Real-world studies represent the gold standard for gauging how well a pharmaceutical product works. So far, bulevirtide has proven up to the challenge, with positive results across three different real-world studies.
The first of these was performed by researchers at the Center for Liver Disease at the University of Milan. Degasperi et al. treated 18 patients with 2mg a day of bulevirtide for a period of 48 weeks. All of the patients displayed signs of liver cirrhosis and clinically significant portal hypertension, elevated pressure in the veins that lead to the liver. For five of the patients, hepatitis D RNA levels became entirely undetectable during the course of treatment.
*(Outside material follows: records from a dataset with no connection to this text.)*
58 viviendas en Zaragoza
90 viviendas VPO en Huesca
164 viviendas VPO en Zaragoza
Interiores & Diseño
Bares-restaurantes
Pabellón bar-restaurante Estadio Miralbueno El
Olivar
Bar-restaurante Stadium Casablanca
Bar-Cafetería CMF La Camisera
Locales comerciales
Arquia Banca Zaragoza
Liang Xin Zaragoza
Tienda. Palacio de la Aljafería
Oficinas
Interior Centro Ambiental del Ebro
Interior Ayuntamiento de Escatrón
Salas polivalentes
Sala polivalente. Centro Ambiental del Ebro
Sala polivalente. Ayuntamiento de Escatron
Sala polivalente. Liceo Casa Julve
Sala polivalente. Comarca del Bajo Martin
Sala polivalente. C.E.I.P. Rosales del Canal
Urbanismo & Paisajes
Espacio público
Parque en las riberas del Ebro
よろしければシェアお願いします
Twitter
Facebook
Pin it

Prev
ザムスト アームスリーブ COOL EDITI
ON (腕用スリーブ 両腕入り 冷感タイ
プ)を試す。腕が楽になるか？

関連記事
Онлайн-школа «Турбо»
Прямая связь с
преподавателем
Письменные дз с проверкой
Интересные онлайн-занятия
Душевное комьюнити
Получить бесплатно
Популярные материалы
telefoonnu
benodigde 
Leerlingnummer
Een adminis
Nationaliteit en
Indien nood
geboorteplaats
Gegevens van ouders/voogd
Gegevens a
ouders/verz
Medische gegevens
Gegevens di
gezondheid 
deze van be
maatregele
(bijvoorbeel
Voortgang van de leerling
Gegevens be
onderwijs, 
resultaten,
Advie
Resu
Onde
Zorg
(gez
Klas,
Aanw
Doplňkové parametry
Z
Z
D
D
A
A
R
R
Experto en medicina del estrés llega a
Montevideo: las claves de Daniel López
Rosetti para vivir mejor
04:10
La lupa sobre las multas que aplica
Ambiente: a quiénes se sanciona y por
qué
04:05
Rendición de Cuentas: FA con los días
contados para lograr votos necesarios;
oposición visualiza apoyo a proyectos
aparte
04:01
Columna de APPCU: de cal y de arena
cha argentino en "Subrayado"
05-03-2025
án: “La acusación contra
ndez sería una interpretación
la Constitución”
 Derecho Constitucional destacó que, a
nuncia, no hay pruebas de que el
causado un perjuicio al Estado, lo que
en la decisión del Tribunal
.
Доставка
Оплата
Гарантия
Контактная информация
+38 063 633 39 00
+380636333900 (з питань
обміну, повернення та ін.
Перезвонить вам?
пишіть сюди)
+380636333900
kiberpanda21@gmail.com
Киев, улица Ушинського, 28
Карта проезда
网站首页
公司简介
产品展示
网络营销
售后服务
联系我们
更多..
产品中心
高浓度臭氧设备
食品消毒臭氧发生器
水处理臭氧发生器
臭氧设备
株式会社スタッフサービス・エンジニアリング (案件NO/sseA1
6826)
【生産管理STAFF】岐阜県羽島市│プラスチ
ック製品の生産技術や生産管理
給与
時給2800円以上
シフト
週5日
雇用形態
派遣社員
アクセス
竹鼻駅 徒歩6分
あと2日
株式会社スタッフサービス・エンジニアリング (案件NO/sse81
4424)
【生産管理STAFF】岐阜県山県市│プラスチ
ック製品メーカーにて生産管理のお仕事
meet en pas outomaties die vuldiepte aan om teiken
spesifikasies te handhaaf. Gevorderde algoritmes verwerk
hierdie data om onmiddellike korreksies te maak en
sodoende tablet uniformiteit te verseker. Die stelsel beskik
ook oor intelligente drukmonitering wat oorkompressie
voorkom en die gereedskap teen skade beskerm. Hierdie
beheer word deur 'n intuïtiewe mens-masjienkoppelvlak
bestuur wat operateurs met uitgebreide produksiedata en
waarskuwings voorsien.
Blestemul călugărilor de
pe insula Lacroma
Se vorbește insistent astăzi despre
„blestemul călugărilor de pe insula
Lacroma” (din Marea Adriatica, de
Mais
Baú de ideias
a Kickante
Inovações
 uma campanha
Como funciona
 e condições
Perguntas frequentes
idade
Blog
For all but two of the patients, there was a clear virological response accompanied by a decrease in hepatitis D RNA. Levels of aspartate aminotransferase and gamma-glutamyltransferase —two key markers of liver health— also improved markedly. The only side effect experienced by the patients was an asymptomatic increase in bile acid, which is to be expected since bulevirtide targets the receptor in charge of bile acid regulation. None of the patients discontinued treatment.
The same group of researchers released a case report on a three-year course of bulevirtide treatment. As before, this was a patient who already showed signs of hepatitis D-related organ damage, including liver cirrhosis and abnormal veins in the lower part of the tube running from the throat to the stomach, known as esophageal varices. Following continuous treatment for three years, levels of hepatitis D RNA and hepatitis D antigen protein dropped to undetectable levels. Again, all relevant markers of liver health showed significant improvement, including: normal liver enzymes, preserved synthetic function, normalization of immunoglobulin G and gamma-globulins, and regression of the esophageal varices. Both the virological response and the improved liver health were maintained for the duration of a 72-week follow-up period during which the patient did not receive any bulevirtide. Barring any later flare ups, the three-year treatment essentially cured the patient of chronic hepatitis D.
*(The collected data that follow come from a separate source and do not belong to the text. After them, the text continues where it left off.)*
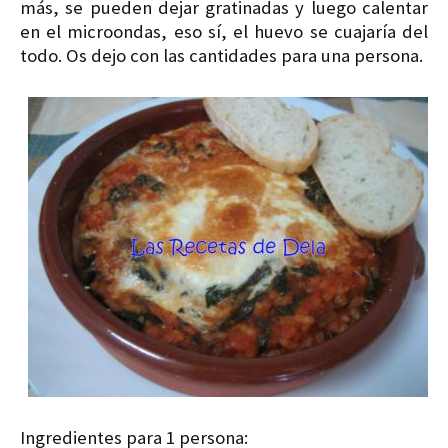
más, se pueden dejar gratinadas y luego calentar
en el microondas, eso sí, el huevo se cuajaría del
todo. Os dejo con las cantidades para una persona.
Ingredientes
para 1 persona
: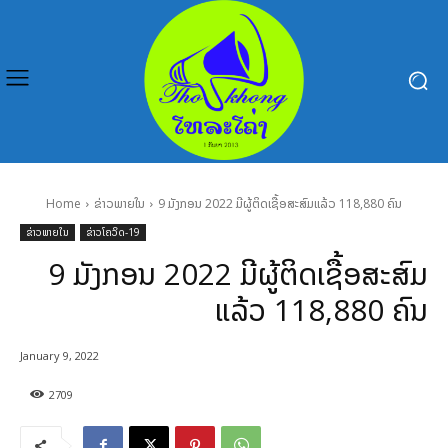
Home
ຂ່າວພາຍໃນ
9 ມັງກອນ 2022 ມີຜູ້ຕິດເຊື້ອສະສົມແລ້ວ 118,880 ຄົນ
ຂ່າວພາຍໃນ
ຂ່າວໂຄວິດ-19
9 ມັງກອນ 2022 ມີຜູ້ຕິດເຊື້ອສະສົມ
ແລ້ວ 118,880 ຄົນ
January 9, 2022
2709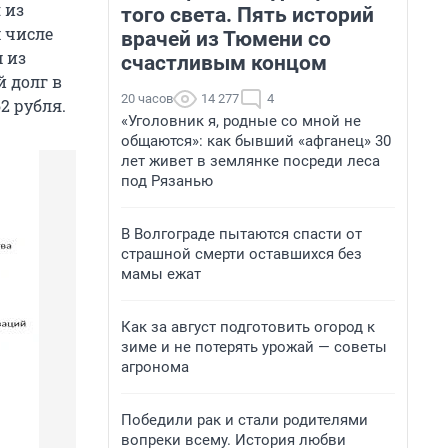
 из
того света. Пять историй
м числе
врачей из Тюмени со
 из
счастливым концом
й долг в
20 часов
14 277
4
2 рубля.
«Уголовник я, родные со мной не
общаются»: как бывший «афганец» 30
лет живет в землянке посреди леса
под Рязанью
В Волгограде пытаются спасти от
страшной смерти оставшихся без
мамы ежат
Как за август подготовить огород к
зиме и не потерять урожай — советы
агронома
Победили рак и стали родителями
вопреки всему. История любви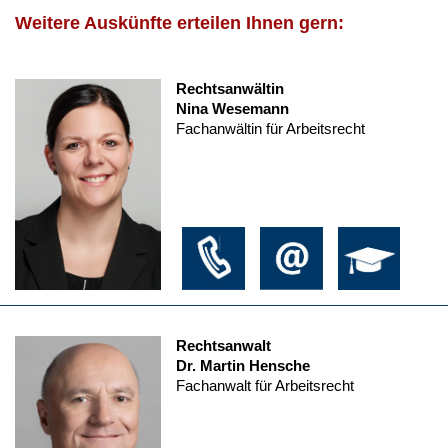
Weitere Auskünfte erteilen Ihnen gern:
Rechtsanwältin
Nina Wesemann
Fachanwältin für Arbeitsrecht
Rechtsanwalt
Dr. Martin Hensche
Fachanwalt für Arbeitsrecht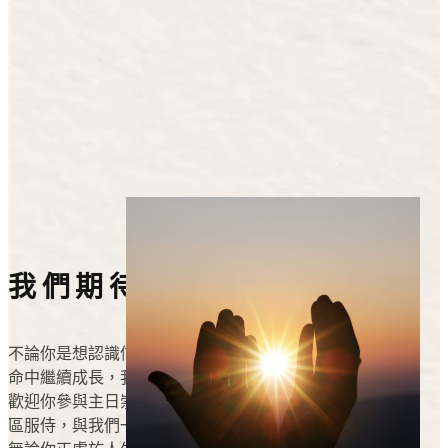
我們期待你的參與
不論你是想認識信仰、正在尋找教會，或希望在屬靈生
命中繼續成長，我們都摯誠邀請你加入這個大家庭。
歡迎你參與主日崇拜、團契、聖經課程、教會活動及社
區服侍，與我們一同敬拜、學習、服侍、同行和成長。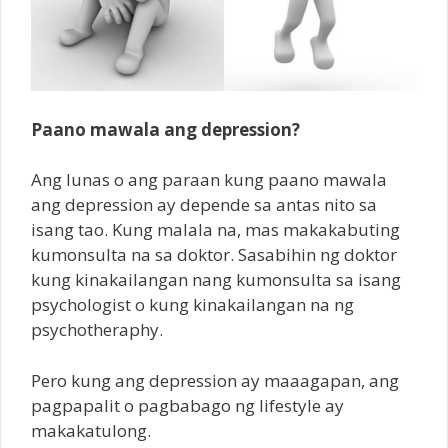
Paano mawala ang depression?
Ang lunas o ang paraan kung paano mawala
ang depression ay depende sa antas nito sa
isang tao. Kung malala na, mas makakabuting
kumonsulta na sa doktor. Sasabihin ng doktor
kung kinakailangan nang kumonsulta sa isang
psychologist o kung kinakailangan na ng
psychotheraphy.
Pero kung ang depression ay maaagapan, ang
pagpapalit o pagbabago ng lifestyle ay
makakatulong.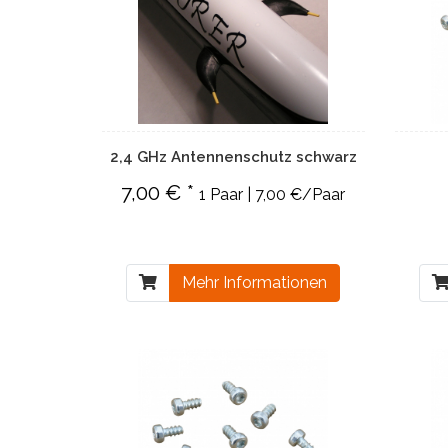
2,4 GHz Antennenschutz schwarz
7,00 € *
1 Paar | 7,00 €/Paar
Mehr Informationen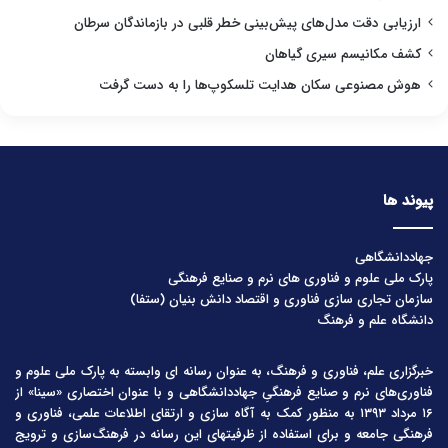
ارزیابی دقت مدل‌های پیش‌بینی خطر قلبی در بازماندگان سرطان
کشف مکانیسم سیری گیاهان
هوش مصنوعی سکان هدایت تلسکوپ‌ها را به دست گرفت
پیوند ها
جهاددانشگاهی
پارک ملی علوم و فناوری های نرم و صنایع فرهنگی
سازمان تجاری سازی فناوری و اقتصاد دانش بنیان (ستفا)
دانشگاه علم و فرهنگ
خبرگزاری علم، فناوری و فرهنگ، به عنوان رسانه ای وابسته به پارک ملی علوم و
فناوری‌های نرم و صنایع فرهنگیِ جهاددانشگاهی و با عنوان اختصاری «سینا» از
۱۶ مرداد ۱۳۹۳ به منظور کمک به آگاه سازی و ارتقای اطلاعات علمی، فناوری و
فرهنگی جامعه و برای استفاده از ظرفیتهای این رسانه در فرهنگ‌سازی و ترویج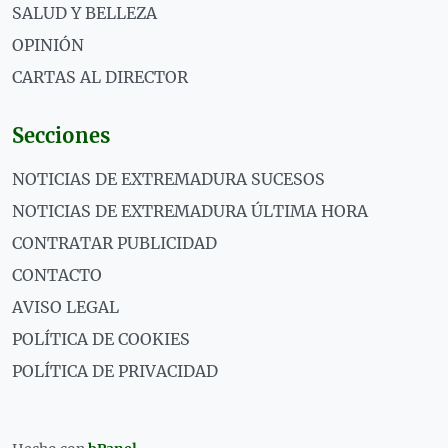
SALUD Y BELLEZA
OPINIÓN
CARTAS AL DIRECTOR
Secciones
NOTICIAS DE EXTREMADURA SUCESOS
NOTICIAS DE EXTREMADURA ÚLTIMA HORA
CONTRATAR PUBLICIDAD
CONTACTO
AVISO LEGAL
POLÍTICA DE COOKIES
POLÍTICA DE PRIVACIDAD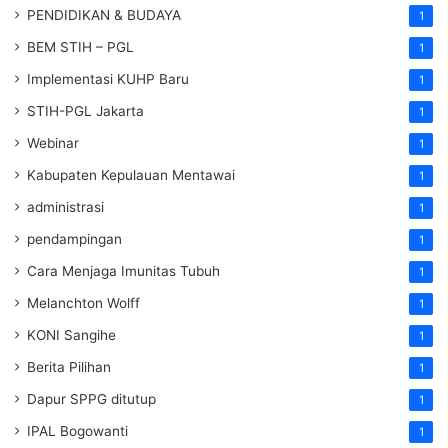
PENDIDIKAN & BUDAYA
1
BEM STIH – PGL
1
Implementasi KUHP Baru
1
STIH-PGL Jakarta
1
Webinar
1
Kabupaten Kepulauan Mentawai
1
administrasi
1
pendampingan
1
Cara Menjaga Imunitas Tubuh
1
Melanchton Wolff
1
KONI Sangihe
1
Berita Pilihan
1
Dapur SPPG ditutup
1
IPAL Bogowanti
1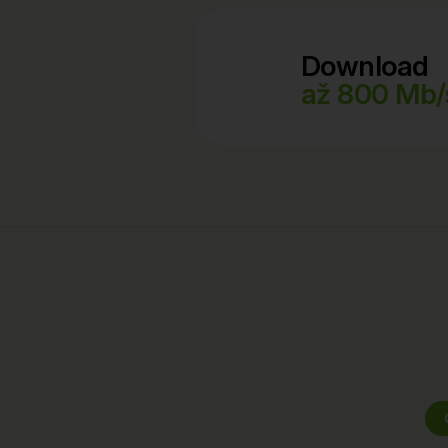
Download
až 800 Mb/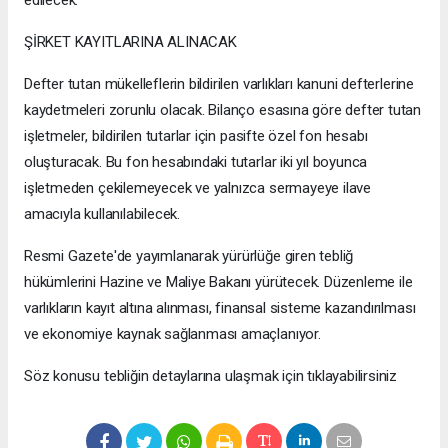
edilecek.
ŞİRKET KAYITLARINA ALINACAK
Defter tutan mükelleflerin bildirilen varlıkları kanuni defterlerine
kaydetmeleri zorunlu olacak. Bilanço esasına göre defter tutan
işletmeler, bildirilen tutarlar için pasifte özel fon hesabı
oluşturacak. Bu fon hesabındaki tutarlar iki yıl boyunca
işletmeden çekilemeyecek ve yalnızca sermayeye ilave
amacıyla kullanılabilecek.
Resmi Gazete'de yayımlanarak yürürlüğe giren tebliğ
hükümlerini Hazine ve Maliye Bakanı yürütecek. Düzenleme ile
varlıkların kayıt altına alınması, finansal sisteme kazandırılması
ve ekonomiye kaynak sağlanması amaçlanıyor.
Söz konusu tebliğin detaylarına ulaşmak için tıklayabilirsiniz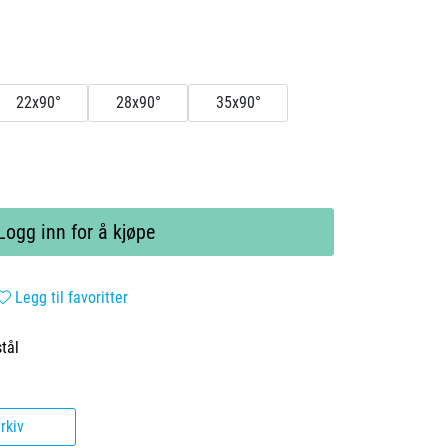
22x90°
28x90°
35x90°
Logg inn for å kjøpe
Legg til favoritter
tål
rkiv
Finally, scientists at the Hannover Medical School gathered data from 114 patients treated with 2mg of bulevirtide. A clinically significant decrease in hepatitis D virus RNA was observed in 76% of patients. The mean time to virologic response was 23 weeks. Again, there was noticeable improvement in liver function, even in those patients that did not achieve a significant virologic response.
Takeaways
The development of bulevirtide is a major step forwards; for the first time since the discovery of hepatitis D virus in 1977, patients have a treatment available to them that effectively challenges chronic infection. Not only does bulevirtide suppress the virus to undetectable levels, it also helps heal the liver damage associated with infection.
Although a victory, we would do well to remember that it is better to be overprepared than underprepared. Yes, having a functional drug to combat chronic hepatitis D is cause for celebration, but redundancy is crucial. We need to expand our quiver to ensure we stay one step ahead. This is best done by diversifying our lines of attack, making it harder for hepatitis D virus to evade treatment. For example, novel research indicates that hepatitis D may also be transmitted by different helper viruses. Since bulevirtide works by interfering specifically with the surface proteins of hepatitis B virus, these alternative helper viruses would likely be impervious.
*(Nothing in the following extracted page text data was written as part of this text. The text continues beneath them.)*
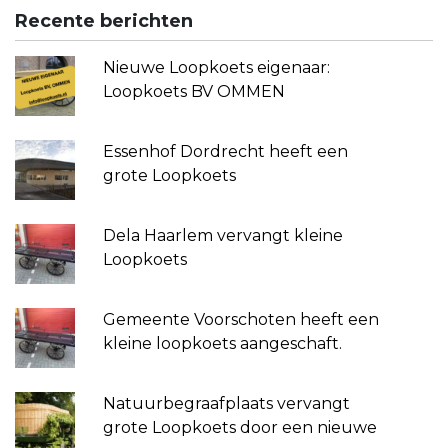
Recente berichten
Nieuwe Loopkoets eigenaar:
Loopkoets BV OMMEN
Essenhof Dordrecht heeft een
grote Loopkoets
Dela Haarlem vervangt kleine
Loopkoets
Gemeente Voorschoten heeft een
kleine loopkoets aangeschaft.
Natuurbegraafplaats vervangt
grote Loopkoets door een nieuwe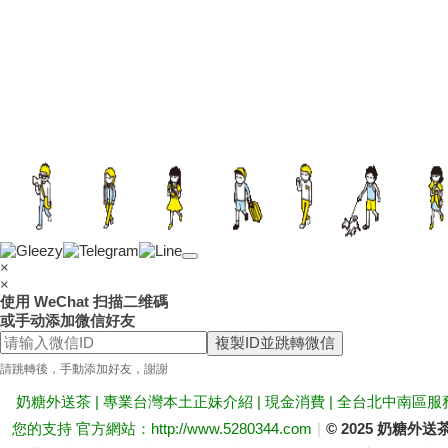
×
×
使用 WeChat 扫描二维碼
或手动添加微信好友
複製ID並跳轉微信
請跳轉後，手動添加好友，謝謝
奶糖外送茶 | 專業台灣本土正妹介紹 | 現金消費 | 全台北中南區服
您的支持 官方網站：http://www.5280344.com
|
© 2025 奶糖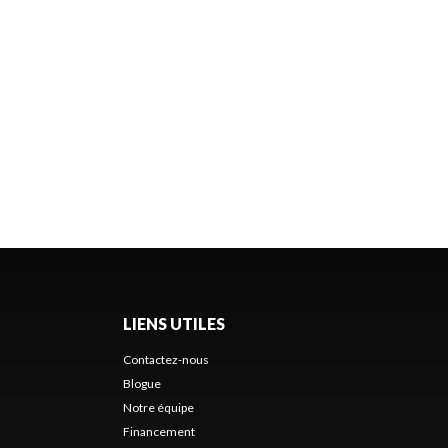
LIENS UTILES
Contactez-nous
Blogue
Notre équipe
Financement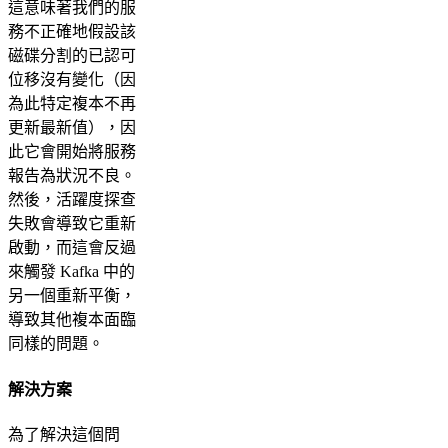
這意味著我們的服
務不正確地假設該
磁碟分割的已認可
位移沒有變化（因
為此特定複本不再
更新最新值），因
此它會開始將服務
報告為狀況不良。
然後，活躍度探查
失敗會導致它重新
啟動，而這會反過
來觸發 Kafka 中的
另一個重新平衡，
導致其他複本面臨
同樣的問題。
解決方案
為了解決這個問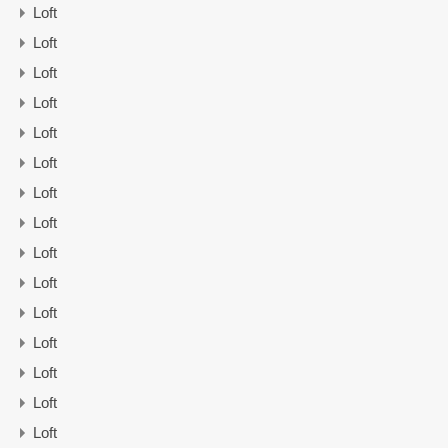
Loft
Loft
Loft
Loft
Loft
Loft
Loft
Loft
Loft
Loft
Loft
Loft
Loft
Loft
Loft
The hepatitis D antigen proteins may prove promising targets for future drug development as they are central to the life cycle of the virus. Human RNA polymerases —enzymes that help with genetic transcription— are another area of interest. Hepatitis D virus hijacks these host proteins to make copies of its genome. Interrupt this process and you interrupt replication. As always, the best way forward is rigorous research: the more we know about hepatitis D virus, the better equipped we are to neutralize it.